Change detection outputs
-- Opening Marker --

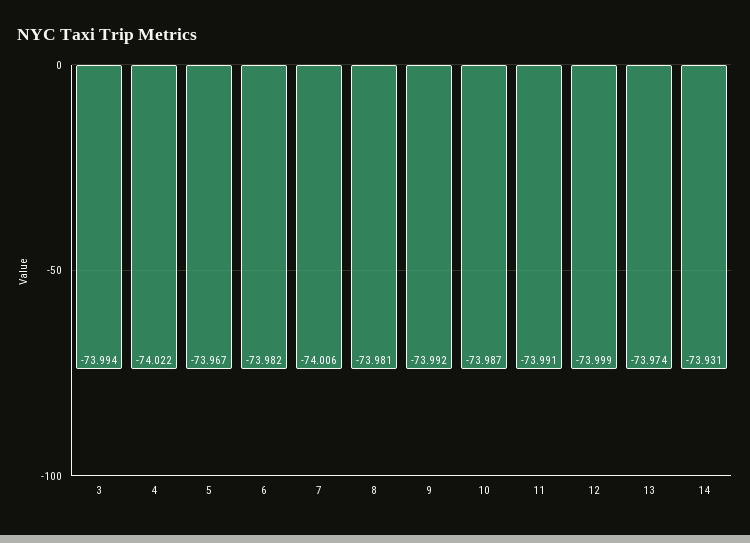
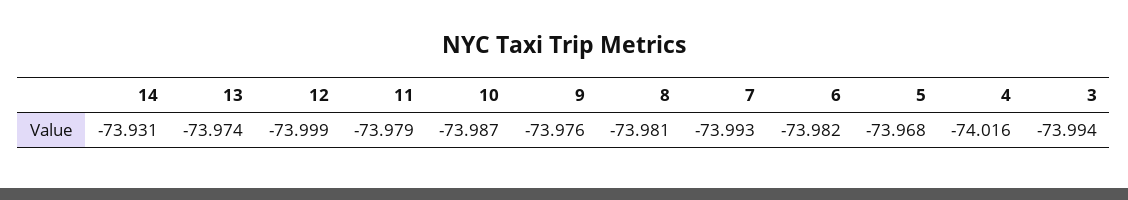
4: -74.022 -> -74.016
5: -73.967 -> -73.968
7: -74.006 -> -73.993
9: -73.992 -> -73.976
11: -73.991 -> -73.979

-- Closing Marker --

# Exercise goal:
In the reply, each line of the data must appear exactly as written, and no picture may appear.

# Written answer:
4: -74.022 -> -74.016
5: -73.967 -> -73.968
7: -74.006 -> -73.993
9: -73.992 -> -73.976
11: -73.991 -> -73.979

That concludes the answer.